Salesforce remporte le titre de troisième nouvelle grande star. Considéré comme l’inventeur du modèle de logiciel à la demande (SaaS pour Software as a service), cet éditeur 100% cloud a augmenté son chiffre d’affaires annuel d’environ 16 milliards de dollars en dix ans, devenant le cinquième éditeur mondial de logiciel derrière Microsoft, Oracle, IBM et SAP. Et l’objectif de son président-fondateur Marc Benioff est de détrôner l’allemand SAP dans les logiciels de gestion d’entreprise. Un vrai tremblement de terre en perspective.
Microsoft, un modèle de transformation
Synergy Research n’oublie pas Google. Le géant de l’internet s’impose comme un fournisseur majeur de services de communication et de collaboration avec sa solution G Suite, concurrente de l’offre Office 365 de Microsoft, et de services cloud d’infrastructure, où il est troisième derrière Amazon et Microsoft. L’augmentation de son chiffre d’affaires dans l’informatique n’a pas encore atteint les 10 milliards de dollars en 10 ans, mais elle s’en approche. Elle est estimée à 9 milliards de dollars.

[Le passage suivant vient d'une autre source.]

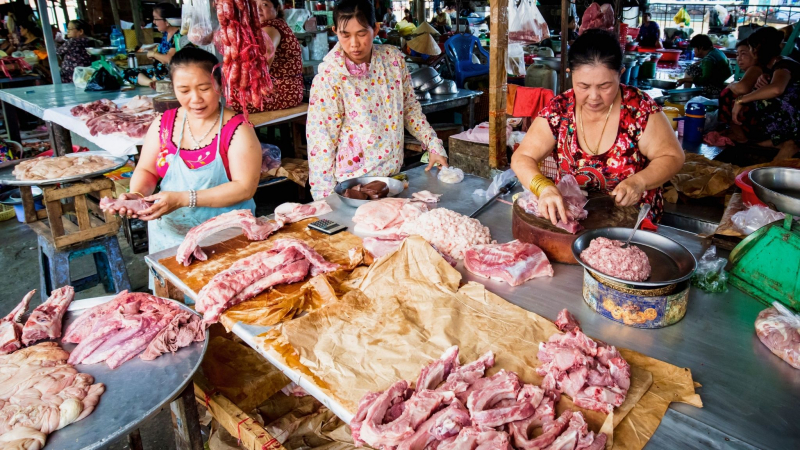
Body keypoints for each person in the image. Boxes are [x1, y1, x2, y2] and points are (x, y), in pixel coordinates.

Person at [510, 29, 684, 226]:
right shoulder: (559, 110)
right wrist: (544, 188)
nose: (594, 96)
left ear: (621, 74)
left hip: (633, 226)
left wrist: (639, 182)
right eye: (583, 86)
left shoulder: (639, 109)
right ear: (570, 75)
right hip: (574, 223)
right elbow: (522, 157)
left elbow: (672, 157)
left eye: (604, 86)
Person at [108, 48, 261, 255]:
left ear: (219, 84)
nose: (196, 98)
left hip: (224, 240)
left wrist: (183, 199)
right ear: (174, 88)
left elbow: (244, 188)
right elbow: (147, 170)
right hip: (168, 238)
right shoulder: (163, 124)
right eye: (184, 90)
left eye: (204, 88)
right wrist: (137, 196)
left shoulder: (237, 129)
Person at [306, 0, 448, 200]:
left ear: (375, 28)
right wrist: (324, 199)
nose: (354, 44)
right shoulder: (329, 78)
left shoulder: (393, 61)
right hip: (352, 185)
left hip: (392, 176)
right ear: (335, 31)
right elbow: (321, 142)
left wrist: (433, 144)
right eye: (345, 35)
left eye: (362, 33)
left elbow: (410, 109)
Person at [733, 27, 800, 160]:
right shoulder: (774, 66)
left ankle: (789, 142)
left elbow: (776, 89)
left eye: (750, 49)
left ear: (757, 49)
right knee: (759, 94)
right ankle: (778, 140)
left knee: (763, 98)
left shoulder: (784, 64)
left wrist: (740, 100)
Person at [256, 0, 303, 111]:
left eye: (264, 4)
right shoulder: (277, 25)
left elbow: (263, 63)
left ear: (277, 8)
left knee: (232, 102)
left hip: (282, 92)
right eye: (254, 5)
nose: (258, 9)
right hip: (289, 91)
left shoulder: (271, 28)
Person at [123, 2, 181, 87]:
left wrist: (153, 54)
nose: (154, 22)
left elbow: (168, 59)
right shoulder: (165, 34)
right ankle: (151, 83)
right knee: (128, 72)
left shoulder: (178, 36)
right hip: (158, 70)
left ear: (167, 20)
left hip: (170, 71)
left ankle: (155, 82)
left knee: (163, 67)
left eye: (156, 19)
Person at [718, 39, 762, 142]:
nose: (739, 58)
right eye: (737, 55)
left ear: (755, 54)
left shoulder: (756, 68)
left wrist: (731, 85)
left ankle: (739, 135)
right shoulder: (753, 70)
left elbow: (742, 89)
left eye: (743, 54)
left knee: (728, 93)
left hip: (760, 120)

Tous les acteurs historiques du marché n’ont pas pâti de la révolution du numérique. Certains ont su en tirer leur épingle du jeu en se transformant. C’est le cas de Microsoft, qui a accru son chiffre d’affaires annuel d’environ 50 milliards de dollars en 10 ans, la plus forte croissance sur le marché de l’informatique d’entreprise, mais aussi de Dell (+31 milliards de dollars grâce à l’acquisition en 2016 d’EMC et de VMware), de Cisco (+17 milliards de dollars grâce à des acquisitions structurantes et une diversification dans le logiciel et les services de sécurité) ou encore d'Adobe Systems (+8 milliards de dollars grâce à un virage vers le modèle du logiciel à la demande). Comme quoi, il n’y a pas de fatalité. On peut survivre à la révolution du numérique et même en profiter. A condition de se transformer. Microsoft est le modèle en la matière.